Transcribed page contents:
▼▼▼

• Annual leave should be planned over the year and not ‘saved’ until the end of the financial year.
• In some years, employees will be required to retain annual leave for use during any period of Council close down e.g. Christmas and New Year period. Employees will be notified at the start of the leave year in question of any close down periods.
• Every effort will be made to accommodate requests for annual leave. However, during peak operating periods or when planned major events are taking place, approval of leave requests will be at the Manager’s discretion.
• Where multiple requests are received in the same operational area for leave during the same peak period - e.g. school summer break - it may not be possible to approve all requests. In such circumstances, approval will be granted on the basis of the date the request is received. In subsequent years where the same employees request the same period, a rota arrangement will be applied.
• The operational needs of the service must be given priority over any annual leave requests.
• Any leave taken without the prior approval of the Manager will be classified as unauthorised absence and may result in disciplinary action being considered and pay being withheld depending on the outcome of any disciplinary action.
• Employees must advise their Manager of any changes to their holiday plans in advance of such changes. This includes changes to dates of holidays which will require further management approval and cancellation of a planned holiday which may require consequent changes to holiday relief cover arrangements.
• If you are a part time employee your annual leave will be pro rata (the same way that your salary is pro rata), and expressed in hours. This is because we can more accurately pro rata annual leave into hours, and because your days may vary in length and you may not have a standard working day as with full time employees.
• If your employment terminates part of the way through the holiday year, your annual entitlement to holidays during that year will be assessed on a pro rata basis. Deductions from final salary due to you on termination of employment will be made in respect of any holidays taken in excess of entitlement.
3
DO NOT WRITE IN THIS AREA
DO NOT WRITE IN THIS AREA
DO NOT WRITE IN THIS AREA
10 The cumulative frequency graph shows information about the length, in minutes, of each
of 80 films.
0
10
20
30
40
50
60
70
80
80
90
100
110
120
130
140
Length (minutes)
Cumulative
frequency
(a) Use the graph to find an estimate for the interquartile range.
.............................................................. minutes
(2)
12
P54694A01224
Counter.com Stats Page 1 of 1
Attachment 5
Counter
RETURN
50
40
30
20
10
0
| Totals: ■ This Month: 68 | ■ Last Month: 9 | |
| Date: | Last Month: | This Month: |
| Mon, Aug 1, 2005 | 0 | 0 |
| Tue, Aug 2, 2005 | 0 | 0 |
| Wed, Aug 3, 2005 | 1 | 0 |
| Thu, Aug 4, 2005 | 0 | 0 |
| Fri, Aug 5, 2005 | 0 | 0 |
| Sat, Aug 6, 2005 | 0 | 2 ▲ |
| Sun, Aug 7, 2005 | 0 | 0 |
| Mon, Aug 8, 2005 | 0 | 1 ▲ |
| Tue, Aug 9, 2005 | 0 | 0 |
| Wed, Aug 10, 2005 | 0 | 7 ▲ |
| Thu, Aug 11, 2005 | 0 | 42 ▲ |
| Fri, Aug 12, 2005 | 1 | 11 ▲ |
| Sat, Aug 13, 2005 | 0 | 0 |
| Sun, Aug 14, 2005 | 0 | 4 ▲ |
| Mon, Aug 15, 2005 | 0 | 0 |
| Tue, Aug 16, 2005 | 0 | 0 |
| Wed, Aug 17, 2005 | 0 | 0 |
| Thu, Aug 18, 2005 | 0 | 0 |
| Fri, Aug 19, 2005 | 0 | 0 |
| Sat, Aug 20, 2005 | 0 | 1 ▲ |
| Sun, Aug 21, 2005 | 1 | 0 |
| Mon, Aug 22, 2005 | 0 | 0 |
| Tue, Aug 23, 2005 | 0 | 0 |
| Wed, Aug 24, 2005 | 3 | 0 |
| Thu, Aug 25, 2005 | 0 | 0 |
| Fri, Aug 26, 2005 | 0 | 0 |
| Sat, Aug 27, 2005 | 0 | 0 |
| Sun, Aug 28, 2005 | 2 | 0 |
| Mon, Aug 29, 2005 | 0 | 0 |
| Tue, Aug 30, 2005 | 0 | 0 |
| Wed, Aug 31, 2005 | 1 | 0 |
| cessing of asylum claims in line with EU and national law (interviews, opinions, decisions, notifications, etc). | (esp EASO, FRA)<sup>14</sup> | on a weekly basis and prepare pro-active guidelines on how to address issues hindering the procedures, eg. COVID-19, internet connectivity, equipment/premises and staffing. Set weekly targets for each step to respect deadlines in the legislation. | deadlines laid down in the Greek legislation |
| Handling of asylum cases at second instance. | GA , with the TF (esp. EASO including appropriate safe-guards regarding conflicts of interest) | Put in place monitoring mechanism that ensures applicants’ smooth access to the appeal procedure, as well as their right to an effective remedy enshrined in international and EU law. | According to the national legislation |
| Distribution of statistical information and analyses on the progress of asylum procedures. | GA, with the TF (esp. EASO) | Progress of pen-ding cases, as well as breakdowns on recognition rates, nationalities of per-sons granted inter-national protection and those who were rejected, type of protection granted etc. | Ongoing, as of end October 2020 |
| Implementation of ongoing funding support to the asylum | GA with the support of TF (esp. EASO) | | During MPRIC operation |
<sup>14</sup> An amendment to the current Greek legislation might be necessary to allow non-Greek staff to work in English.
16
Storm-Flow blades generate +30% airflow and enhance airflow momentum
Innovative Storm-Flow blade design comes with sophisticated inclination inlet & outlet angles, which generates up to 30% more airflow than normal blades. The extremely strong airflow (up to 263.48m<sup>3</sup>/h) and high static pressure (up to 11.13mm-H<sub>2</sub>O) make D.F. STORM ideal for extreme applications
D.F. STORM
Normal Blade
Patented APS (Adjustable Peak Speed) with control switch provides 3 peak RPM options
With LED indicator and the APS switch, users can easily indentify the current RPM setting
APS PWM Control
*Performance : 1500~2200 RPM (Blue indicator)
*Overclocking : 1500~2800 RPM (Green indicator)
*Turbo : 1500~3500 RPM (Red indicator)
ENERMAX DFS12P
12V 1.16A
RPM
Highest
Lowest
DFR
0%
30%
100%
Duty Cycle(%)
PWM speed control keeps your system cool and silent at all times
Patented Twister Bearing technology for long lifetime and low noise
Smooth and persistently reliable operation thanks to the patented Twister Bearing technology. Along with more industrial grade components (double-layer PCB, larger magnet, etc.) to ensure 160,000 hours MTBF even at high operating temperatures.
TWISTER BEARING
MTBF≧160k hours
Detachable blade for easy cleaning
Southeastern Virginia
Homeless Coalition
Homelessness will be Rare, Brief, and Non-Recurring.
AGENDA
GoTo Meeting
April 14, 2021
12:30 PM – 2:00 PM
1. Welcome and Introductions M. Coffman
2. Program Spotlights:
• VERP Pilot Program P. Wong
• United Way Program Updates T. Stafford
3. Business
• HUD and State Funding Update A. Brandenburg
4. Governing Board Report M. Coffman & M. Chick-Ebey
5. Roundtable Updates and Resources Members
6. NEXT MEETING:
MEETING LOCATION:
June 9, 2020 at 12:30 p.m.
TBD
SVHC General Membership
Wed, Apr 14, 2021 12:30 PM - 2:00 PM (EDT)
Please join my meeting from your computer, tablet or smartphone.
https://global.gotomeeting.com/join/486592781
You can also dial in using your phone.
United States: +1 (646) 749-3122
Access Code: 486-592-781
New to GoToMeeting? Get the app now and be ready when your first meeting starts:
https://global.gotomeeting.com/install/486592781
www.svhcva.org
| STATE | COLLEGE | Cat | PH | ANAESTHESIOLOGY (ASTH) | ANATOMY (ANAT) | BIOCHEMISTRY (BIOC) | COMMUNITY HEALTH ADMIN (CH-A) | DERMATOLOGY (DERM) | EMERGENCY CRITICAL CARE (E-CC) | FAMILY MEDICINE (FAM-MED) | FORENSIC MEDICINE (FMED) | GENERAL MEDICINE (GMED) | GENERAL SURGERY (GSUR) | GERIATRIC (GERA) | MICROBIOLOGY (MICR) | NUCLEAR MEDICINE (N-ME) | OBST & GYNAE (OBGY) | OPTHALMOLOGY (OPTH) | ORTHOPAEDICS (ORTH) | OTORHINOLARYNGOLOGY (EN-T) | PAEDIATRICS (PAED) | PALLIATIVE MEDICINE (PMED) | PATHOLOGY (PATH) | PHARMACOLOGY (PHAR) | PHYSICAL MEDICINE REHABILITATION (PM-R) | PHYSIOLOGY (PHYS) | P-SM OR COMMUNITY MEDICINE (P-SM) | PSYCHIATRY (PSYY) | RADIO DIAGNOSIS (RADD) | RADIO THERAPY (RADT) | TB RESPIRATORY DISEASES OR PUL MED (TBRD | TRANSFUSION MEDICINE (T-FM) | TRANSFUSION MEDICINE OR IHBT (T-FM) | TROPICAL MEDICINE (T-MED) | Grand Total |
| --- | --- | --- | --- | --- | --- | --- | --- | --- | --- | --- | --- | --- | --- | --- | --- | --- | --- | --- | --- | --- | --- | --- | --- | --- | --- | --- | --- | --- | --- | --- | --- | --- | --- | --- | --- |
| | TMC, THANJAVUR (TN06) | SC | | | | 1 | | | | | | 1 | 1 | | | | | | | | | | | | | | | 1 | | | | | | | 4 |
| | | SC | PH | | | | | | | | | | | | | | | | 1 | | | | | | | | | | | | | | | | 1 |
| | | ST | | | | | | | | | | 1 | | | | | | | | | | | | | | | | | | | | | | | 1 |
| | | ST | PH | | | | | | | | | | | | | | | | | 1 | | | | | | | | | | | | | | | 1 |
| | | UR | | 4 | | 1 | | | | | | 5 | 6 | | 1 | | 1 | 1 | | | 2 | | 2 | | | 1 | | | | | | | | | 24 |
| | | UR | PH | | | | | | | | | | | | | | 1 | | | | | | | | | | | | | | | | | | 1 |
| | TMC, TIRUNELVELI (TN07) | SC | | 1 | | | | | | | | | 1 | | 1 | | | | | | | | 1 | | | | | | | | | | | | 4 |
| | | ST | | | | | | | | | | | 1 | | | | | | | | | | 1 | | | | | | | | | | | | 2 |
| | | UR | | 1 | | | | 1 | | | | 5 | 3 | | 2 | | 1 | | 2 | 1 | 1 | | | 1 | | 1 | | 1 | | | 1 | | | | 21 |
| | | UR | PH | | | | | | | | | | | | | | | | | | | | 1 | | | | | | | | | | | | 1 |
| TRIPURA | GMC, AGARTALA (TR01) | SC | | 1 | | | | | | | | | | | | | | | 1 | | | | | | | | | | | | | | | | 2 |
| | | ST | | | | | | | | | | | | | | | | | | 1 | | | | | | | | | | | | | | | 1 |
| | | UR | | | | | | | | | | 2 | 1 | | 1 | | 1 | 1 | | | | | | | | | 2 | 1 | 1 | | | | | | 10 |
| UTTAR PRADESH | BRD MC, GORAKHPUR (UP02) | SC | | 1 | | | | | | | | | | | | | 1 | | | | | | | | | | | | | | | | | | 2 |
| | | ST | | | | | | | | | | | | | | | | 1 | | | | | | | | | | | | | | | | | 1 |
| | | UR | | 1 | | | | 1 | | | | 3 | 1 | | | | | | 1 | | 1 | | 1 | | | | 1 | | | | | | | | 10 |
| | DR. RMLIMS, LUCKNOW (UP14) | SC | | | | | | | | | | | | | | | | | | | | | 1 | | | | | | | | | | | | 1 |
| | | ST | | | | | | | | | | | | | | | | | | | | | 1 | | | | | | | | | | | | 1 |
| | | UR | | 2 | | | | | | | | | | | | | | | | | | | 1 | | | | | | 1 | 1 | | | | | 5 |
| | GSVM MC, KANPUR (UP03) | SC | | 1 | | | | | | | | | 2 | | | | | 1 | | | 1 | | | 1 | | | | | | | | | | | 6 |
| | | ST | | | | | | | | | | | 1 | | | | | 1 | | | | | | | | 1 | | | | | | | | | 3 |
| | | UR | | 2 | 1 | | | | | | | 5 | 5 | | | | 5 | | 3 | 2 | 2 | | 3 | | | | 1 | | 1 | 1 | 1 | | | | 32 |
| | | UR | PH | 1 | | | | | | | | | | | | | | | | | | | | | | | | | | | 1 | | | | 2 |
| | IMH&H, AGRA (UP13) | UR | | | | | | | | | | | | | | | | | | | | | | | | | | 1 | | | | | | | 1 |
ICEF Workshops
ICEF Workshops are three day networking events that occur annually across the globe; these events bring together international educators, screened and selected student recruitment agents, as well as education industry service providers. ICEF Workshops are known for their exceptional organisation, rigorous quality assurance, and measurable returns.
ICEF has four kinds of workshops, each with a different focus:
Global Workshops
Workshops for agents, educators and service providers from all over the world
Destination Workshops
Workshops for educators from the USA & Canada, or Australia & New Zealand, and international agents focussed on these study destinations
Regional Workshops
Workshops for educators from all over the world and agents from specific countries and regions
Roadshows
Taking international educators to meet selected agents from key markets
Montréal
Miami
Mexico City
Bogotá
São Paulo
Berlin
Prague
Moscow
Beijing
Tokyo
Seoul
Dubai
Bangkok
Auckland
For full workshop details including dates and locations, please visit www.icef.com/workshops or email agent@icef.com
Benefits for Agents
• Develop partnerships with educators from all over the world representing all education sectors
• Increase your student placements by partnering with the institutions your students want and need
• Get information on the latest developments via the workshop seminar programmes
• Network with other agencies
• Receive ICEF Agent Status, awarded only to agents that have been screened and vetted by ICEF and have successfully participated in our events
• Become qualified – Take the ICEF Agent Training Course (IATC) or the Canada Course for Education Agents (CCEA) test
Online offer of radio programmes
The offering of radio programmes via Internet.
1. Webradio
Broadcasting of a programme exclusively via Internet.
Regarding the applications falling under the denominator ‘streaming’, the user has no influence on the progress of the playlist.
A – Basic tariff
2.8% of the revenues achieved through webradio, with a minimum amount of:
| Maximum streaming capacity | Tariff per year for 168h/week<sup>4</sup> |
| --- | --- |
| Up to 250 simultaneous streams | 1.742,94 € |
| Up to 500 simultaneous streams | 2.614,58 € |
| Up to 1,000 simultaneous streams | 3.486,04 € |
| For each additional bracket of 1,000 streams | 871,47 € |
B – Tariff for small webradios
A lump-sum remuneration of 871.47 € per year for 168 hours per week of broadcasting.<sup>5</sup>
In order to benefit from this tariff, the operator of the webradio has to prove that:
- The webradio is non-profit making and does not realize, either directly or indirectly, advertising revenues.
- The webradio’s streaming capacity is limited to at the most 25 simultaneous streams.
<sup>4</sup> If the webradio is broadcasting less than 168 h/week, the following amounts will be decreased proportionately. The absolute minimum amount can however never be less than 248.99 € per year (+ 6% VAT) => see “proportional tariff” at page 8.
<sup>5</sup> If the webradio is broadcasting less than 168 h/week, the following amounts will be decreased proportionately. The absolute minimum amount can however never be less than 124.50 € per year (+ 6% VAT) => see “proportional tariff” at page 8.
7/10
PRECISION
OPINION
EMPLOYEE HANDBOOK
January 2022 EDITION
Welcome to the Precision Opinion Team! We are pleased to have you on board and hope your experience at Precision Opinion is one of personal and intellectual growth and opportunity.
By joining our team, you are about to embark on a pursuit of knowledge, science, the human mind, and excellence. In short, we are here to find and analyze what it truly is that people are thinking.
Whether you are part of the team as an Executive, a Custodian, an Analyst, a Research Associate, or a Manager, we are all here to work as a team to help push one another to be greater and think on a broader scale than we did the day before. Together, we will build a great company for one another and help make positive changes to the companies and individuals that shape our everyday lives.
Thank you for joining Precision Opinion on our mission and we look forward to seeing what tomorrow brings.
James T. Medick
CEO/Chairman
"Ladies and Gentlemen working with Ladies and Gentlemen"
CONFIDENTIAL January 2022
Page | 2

▲▲▲

WHAT TO WORK ON - Only a number is expected in reply: how many lines of the entries hold the word "indicator"?

SOLUTION - 4